A one-atom-thin carbon material, graphene, has an extremely high carrier mobility, which raises hopes for next-generation semiconducting devices. Epitaxial graphene on SiC is the only method to obtain wafer-scale single-crystal graphene directly on the semi-insulating substrate. However, electrons in graphene on SiC are scattered by the phonon of the interfacial buffer layer, which results in the mobility decrease with increasing temperature. In this study, then, we challenged to form a novel interface layer by the nitrogen treatment.
We first nitrided the surface of the semi-insulating SiC substrate by heating it at 1600C° in a nitrogen gas atmosphere. Then, the substrate was heated at 1700C° in an argon atmosphere to grow graphene.

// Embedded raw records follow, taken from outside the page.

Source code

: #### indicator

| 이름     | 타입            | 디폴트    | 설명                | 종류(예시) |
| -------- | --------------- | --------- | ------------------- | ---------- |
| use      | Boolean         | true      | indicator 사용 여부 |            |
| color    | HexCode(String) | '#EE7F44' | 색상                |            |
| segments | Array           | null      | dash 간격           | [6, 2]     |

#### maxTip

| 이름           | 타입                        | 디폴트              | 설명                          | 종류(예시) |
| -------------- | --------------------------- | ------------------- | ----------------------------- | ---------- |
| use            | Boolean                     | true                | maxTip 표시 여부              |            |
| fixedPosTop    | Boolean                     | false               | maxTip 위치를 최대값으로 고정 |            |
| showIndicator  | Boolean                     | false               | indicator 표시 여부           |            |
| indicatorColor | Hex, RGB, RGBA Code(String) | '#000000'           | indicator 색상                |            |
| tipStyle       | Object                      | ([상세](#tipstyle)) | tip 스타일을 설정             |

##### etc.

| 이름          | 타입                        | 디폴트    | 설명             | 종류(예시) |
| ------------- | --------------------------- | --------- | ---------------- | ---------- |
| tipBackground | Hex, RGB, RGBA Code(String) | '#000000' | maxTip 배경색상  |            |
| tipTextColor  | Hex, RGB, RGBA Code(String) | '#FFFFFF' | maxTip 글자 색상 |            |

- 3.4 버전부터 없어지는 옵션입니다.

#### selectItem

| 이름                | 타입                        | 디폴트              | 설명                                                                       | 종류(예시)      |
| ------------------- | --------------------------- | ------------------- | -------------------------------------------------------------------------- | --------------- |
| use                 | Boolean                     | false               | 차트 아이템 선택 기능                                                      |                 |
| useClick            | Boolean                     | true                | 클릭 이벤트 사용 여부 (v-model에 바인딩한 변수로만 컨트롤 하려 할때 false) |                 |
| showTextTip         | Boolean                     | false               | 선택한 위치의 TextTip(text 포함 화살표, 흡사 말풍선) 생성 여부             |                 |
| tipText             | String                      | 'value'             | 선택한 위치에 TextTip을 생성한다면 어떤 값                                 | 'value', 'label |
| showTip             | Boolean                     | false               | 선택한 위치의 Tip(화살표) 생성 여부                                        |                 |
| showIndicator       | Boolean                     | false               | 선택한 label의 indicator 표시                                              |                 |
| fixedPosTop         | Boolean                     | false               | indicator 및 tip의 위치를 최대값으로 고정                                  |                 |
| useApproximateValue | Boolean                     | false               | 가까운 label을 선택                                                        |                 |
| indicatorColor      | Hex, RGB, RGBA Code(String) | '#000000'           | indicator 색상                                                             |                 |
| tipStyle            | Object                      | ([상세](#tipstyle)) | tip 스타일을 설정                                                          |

Figure (a) and (b) show the surface structure after nitridation. This structure has a new Si-N layer with a period of 4.6Å, between the 0th layer and SiC. This 0th layer has the same structure as the buffer layer which was present under normal epitaxial graphene on SiC. In the high-resolution transmission electron microscope image in (b), the area surrounded by a white rectangle is the simulated image, and it is in an excellent agreement with the experimental image, which supports the validity of the structural model shown in (a). After heating this substrate in an argon atmosphere, monolayer graphene was formed on this 0th layer with the nitride interface layer. The results of the Hall-effect measurement are shown in (c). The mobility decrease with increasing temperature was suppressed in graphene with a new nitride interface compared with the normal epitaxial graphene. This is explained by the reduced interfacial phonon scattering due to the new nitride interface layer. As a result, the mobility value at room temperature was improved.

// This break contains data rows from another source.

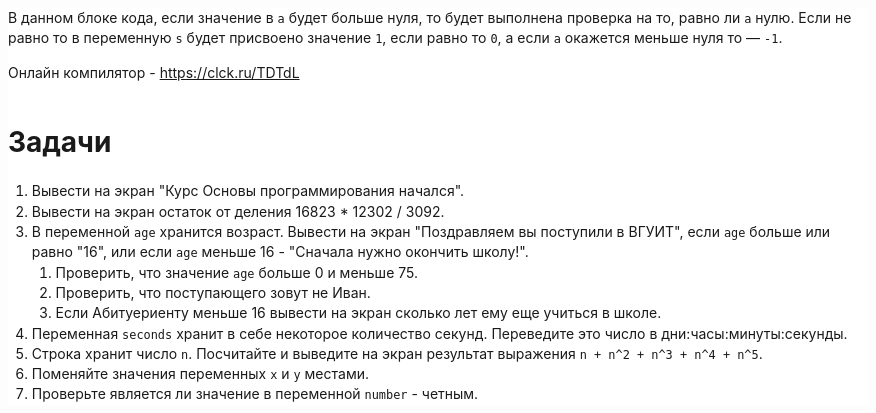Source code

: В данном блоке кода, если значение в `a` будет больше нуля, то будет выполнена проверка на то, равно ли `а` нулю. Если не равно то в переменную `s` будет присвоено значение `1`, если равно то `0`, а если `а` окажется меньше нуля то — `-1`.

Онлайн компилятор - https://clck.ru/TDTdL

# Задачи

1. Вывести на экран "Курс Основы программирования начался".
2. Вывести на экран остаток от деления 16823 * 12302 / 3092.
3. В переменной `age` хранится возраст. Вывести на экран "Поздравляем вы поступили в ВГУИТ", если `age` больше или равно "16", или если `age` меньше 16 - "Сначала нужно окончить школу!".
   1. Проверить, что значение `age` больше 0 и меньше 75.
   2. Проверить, что поступающего зовут не Иван.
   3. Если Абитуериенту меньше 16 вывести на экран сколько лет ему еще учиться в школе.
4. Переменная `seconds` хранит в себе некоторое количество секунд. Переведите это число в дни:часы:минуты:секунды.
5. Строка хранит число `n`. Посчитайте и выведите на экран результат выражения `n + n^2 + n^3 + n^4 + n^5`.
6. Поменяйте значения переменных `x` и `y` местами.
7. Проверьте является ли значение в переменной `number` - четным.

This work was published in "Physical Review B" (Y. Masuda, et al., Phys. Rev. B 91
, 075421 (2015)).
Figure (a) Structural model of a nitride interface between the 0th layer and SiC. (b) High-resolution transmission electron microscope image of a nitride interface. The simulated image and the structural model are overlaid. (c) The electronic properties of graphene with a new nitride interface layer. Mobility and the electron concentration of graphene with a nitride interface and normal epitaxial graphene are shown as a function of temperature.